Categories
Historical Theology Theology

TGD Quiz: Knowledge

Here’s a quiz for today. Who said the following:

Look for him [God] by taking yourself as the starting point. Learn who it is who within you makes everything his own and says ‘My God, my mind, my thought, my soul, my body.’ Learn the sources of sorrow, joy, love, hate. Learn how it happens that one watches without willing, rests without willing, becomes angry without willing, loves without willing. If you carefully investigate these matters, you will find him [God] in yourself.

(a) Oprah
(b) Dr. Phil
(c) Robert Pirsig (author of “Zen and the Art of Motorcycle Maintenance”)
(d) Deepak Chopra

Continue reading to see the correct answer.

Answer:

While the answer could be “all of the above,” in fact this was written about 1,200 years ago by a Gnostic teacher. This quote comes from Volume 1 of Jaroslov Pelikan’s The Christian Tradition: A History of the Development of Doctrine. In a chapter titled “Outside the Mainstream,” Pelikan describes early “Christian Gnostic” thought.

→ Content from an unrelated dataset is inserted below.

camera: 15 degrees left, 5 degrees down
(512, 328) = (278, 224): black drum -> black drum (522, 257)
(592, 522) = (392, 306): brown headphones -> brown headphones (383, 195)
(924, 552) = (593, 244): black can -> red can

It’s abundantly clear from Pelikan’s description that the qualifier “Christian” here is simply one of convenience, to distinguish these Gnostic movements from Gnosticisms that branched off from Judaism or classical paganism. The Gnostic systems, with their panoply of “aeons,” and “archons,” the god-being who is a “pleroma” or collection of thought-like emanations, the “demiurge” who is the creator but also is a sort of anti-God, and the Jesus who is a non-physical spirit who never actually suffered, clearly are drastic mutations of the Apostolic Christian teaching about the unity of God, the humanity and divinity of Christ, and the physical nature of Christ’s suffering on the cross. In this sense, they are not “Christian” at all.

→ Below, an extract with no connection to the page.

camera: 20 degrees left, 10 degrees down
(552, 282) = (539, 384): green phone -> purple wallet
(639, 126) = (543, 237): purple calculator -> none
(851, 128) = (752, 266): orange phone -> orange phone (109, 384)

But what’s most interesting to me as I learn more about these early heresies is how the same themes have continued to resonate through millennia, even to today’s pop spirituality. There is nothing new under the Sun. (Ecclesiastes 1:9.) It’s vital to understand how Christian and other religious thought and doctrine have developed through history so that “new” movements can be placed in context. Historical study gives us perspective that helps avoid embracing spiritual fads that are nothing more than ancient mischief.